In June, Per Petterson’s novel Out Stealing Horses won the 100,000-euro International IMPAC Dublin Literary Award, said to be the world’s largest for a single work of fiction. Petterson, little known outside his native Norway, apparently beat out the likes of Julian Barnes, J.M. Coetzee and — God be praised — Cormac McCarthy.

Three cheers for the judges, say I. Out Stealing Horses is a marvelous book.

Trond, the narrator, is 67 years old. His wife died three years earlier in a car crash, and his children by a previous marriage are both grown. Trond has come to live out his days in a cabin near a village in a remote part of Norway, a village much like the one where he and his father spent summers when Trond was a teenager.

As it happens, his nearest neighbor turns out to be someone who not only lived in the same village Trond and his father visited but who also figured crucially during the particular summer that is the focus of Trond’s reminiscence.

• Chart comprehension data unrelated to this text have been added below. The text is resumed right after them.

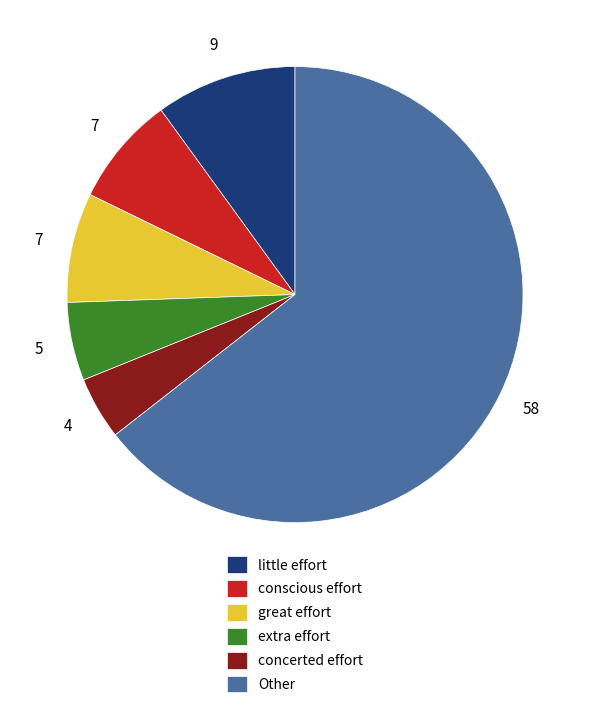

Is the sum of concerted effort and extra effort greater than half?

No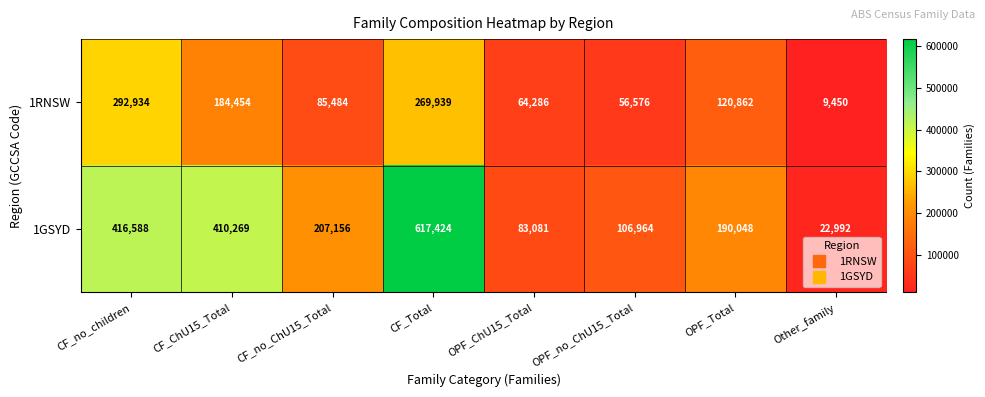

What is the maximum value shown in the chart?

617424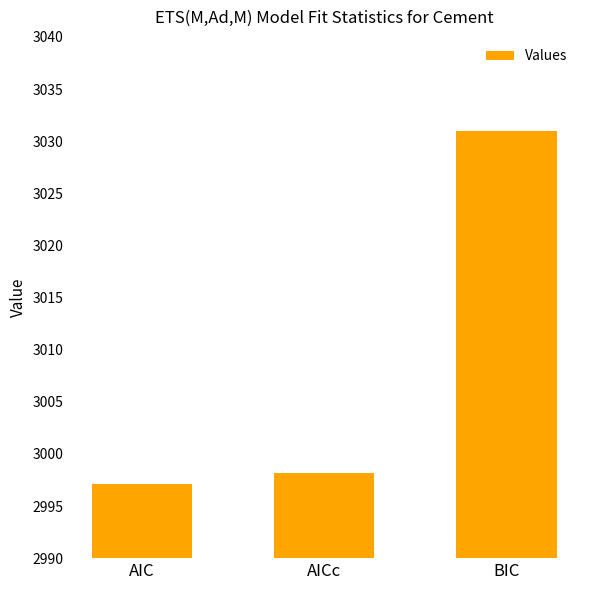

Rank the categories by value from lowest to highest.

AIC, AICc, BIC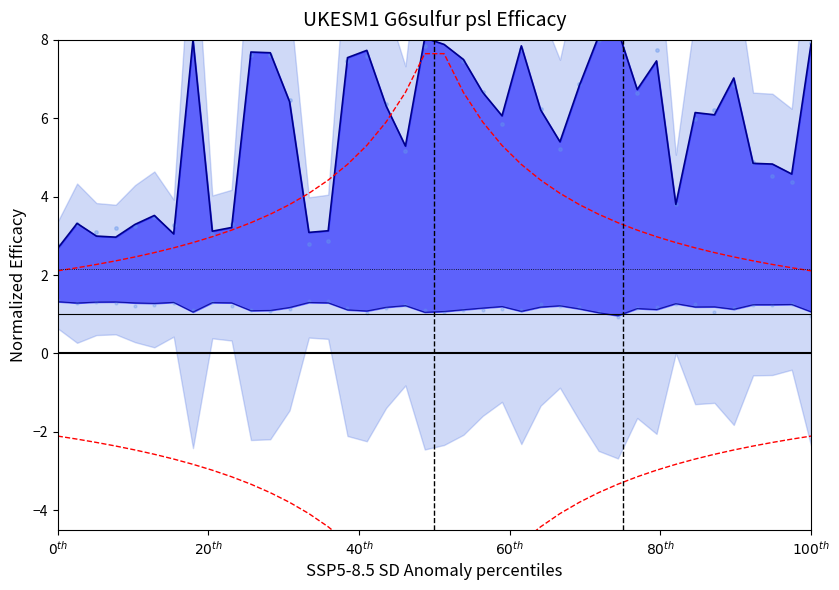

Is the value of LQ line at 31 greater than the value of MQ scatter at 23?

No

That summer was the last time Trond ever saw his father, with whom he had been extraordinarily close.

Trond relates his tale antiphonally, memory bringing his thoughts back to the present almost as often as present circumstances prompt him to remember. The effect is teasingly elliptical:

“People like it when you tell them things, in suitable portions, in a modest, intimate tone, and they think they know you, but they do not, they know about you, for what they are let in on are facts, not feelings, not what your opinion is about anything at all, not how what has happened to you and how all the decisions you have made have turned you into who you are. What they do is they fill in with their own feelings and opinions and assumptions, and they compose a new life which has precious little to do with yours, and that lets you off the hook.”

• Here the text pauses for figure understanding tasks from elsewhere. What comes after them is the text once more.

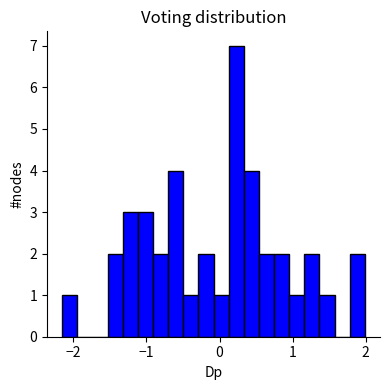

Around what value on the x-axis is the tallest bar? Give the approximate position of its centre, as read against the axis.

0.2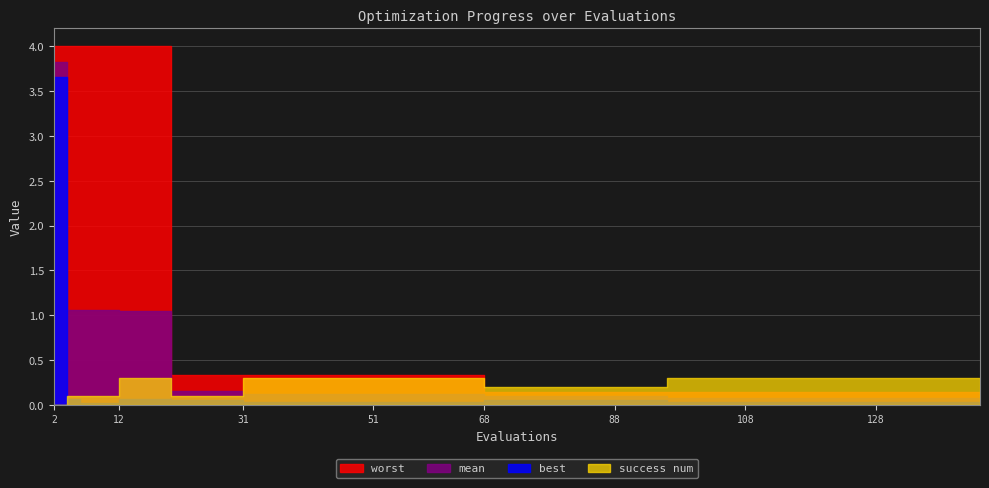

How many lines are shown in the chart?

4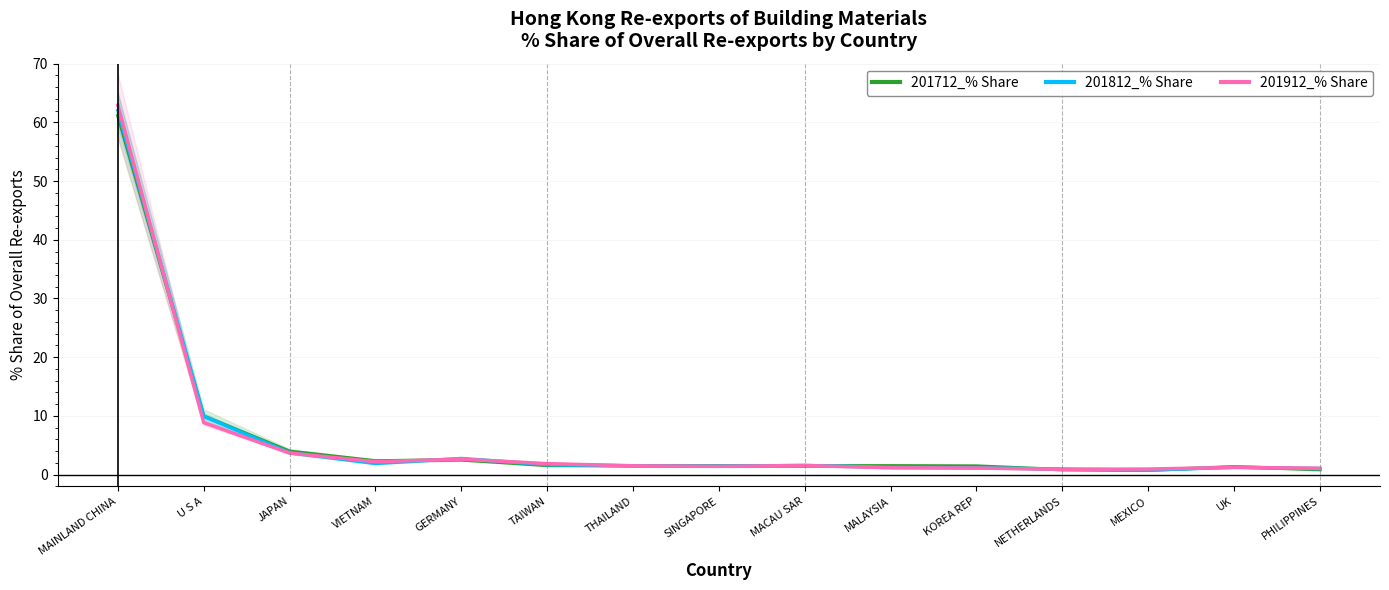

The 201812_% Share series shows 2.2 at MALAYSIA. True or false?

False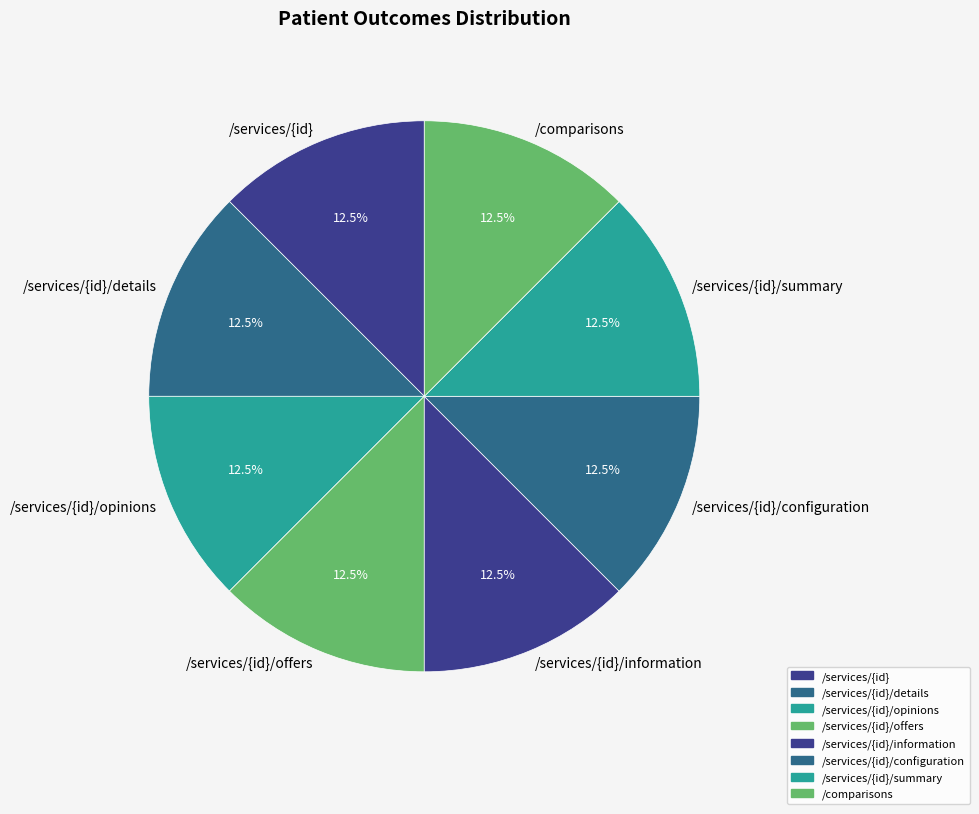

What percentage is NOT represented by /services/{id}/summary?

87.5%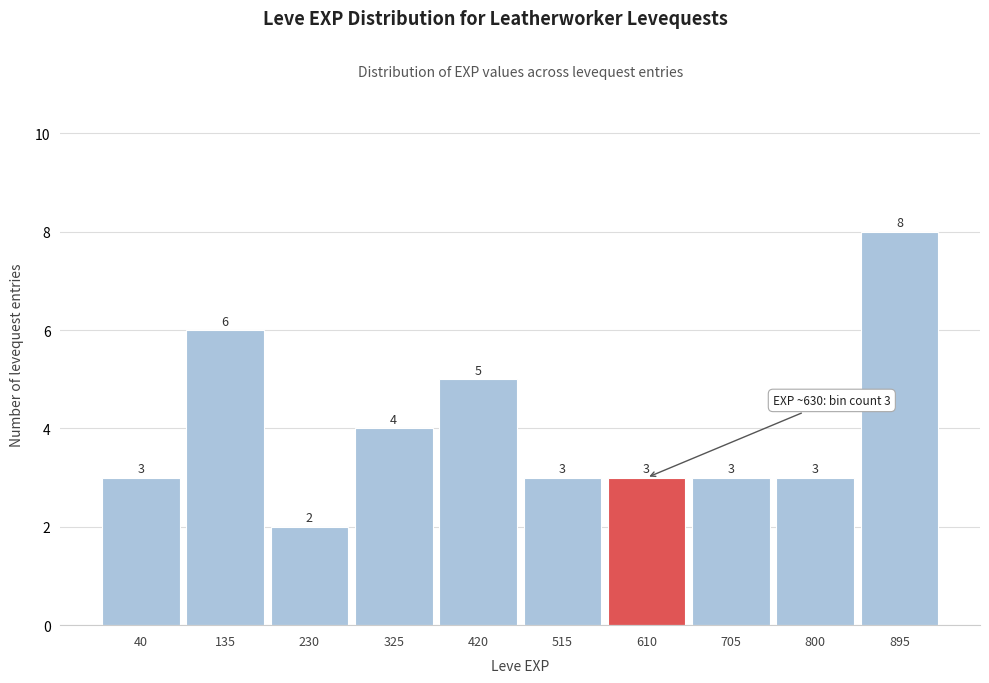

Reading left to right, list all the values displayed in this chart.

3	6	2	4	5	3	3	3	3	8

And that is what one finds oneself doing as one reads — filling in the lacunae in the narrative with one’s own feelings, opinions, assumptions. One grows close to Trond, not because one identifies with him exactly, but rather because his evasions are so much like one’s own.

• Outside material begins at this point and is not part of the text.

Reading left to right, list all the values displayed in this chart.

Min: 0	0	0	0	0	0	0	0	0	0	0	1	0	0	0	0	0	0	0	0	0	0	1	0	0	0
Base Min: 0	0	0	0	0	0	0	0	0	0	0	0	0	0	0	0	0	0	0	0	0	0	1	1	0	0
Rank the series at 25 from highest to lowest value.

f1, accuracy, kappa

Trond’s best friend in the village is a boy his own age called Jon:

“He would never come inside, maybe because of my father. He never spoke to my father. Never said hello to him. Just looked down when they passed each other. … Then my father would stop and turn round to look at him and say:

“`Wasn’t that Jon?’

`Yes,’ I said.

`What’s wrong with him?’ said my father every time, as if embarrassed, and each time I said:

`I don’t know.'”

Jon comes over early one morning to fetch Trond: “`Are you coming?’ he said. `We’re going out stealing horses.'”

They’re actually just going to break into a farmer’s paddock and ride them, but in their imaginations they’re rustlers in the Old West. (Later, a logger tells Trond of his father’s exploits during the war — when Norway was occupied by Nazi Germany — and explains that when his father arrived in the village they knew who he was because of the prearranged words he spoke: ” `Are you coming? We’re going out stealing horses.'”)

Jon behaves very strangely that morning. He takes Trond up into a tree and shows him a goldcrest’s nest, “perfectly formed of moss and feathers. And it did not hang. It hovered.”

There is a single tiny egg in the nest. Jon takes it out and lets it drop, then crushes the nest to dust:

“Jon’s face was a chalk-white mask with an open mouth, and from that mouth came sounds that made my blood run cold, I had never heard anything like it; throaty noises like an animal I had never seen and had no wish to see.

When Trond returns home and tells his father, his father asks him, “Do you want to know what they’re talking about at the shop?'”

Something terrible has happened, and Trond will never see Jon again.

A lesser novel would gather up all the dangling threads of narrative — there are plenty more besides those mentioned — and tie them into a nice neat bow of an ending. Not this one. It is, in fact, Petterson’s refusal to do precisely this that makes his novel so lifelike. After all, life boasts far more loose ends than pat endings.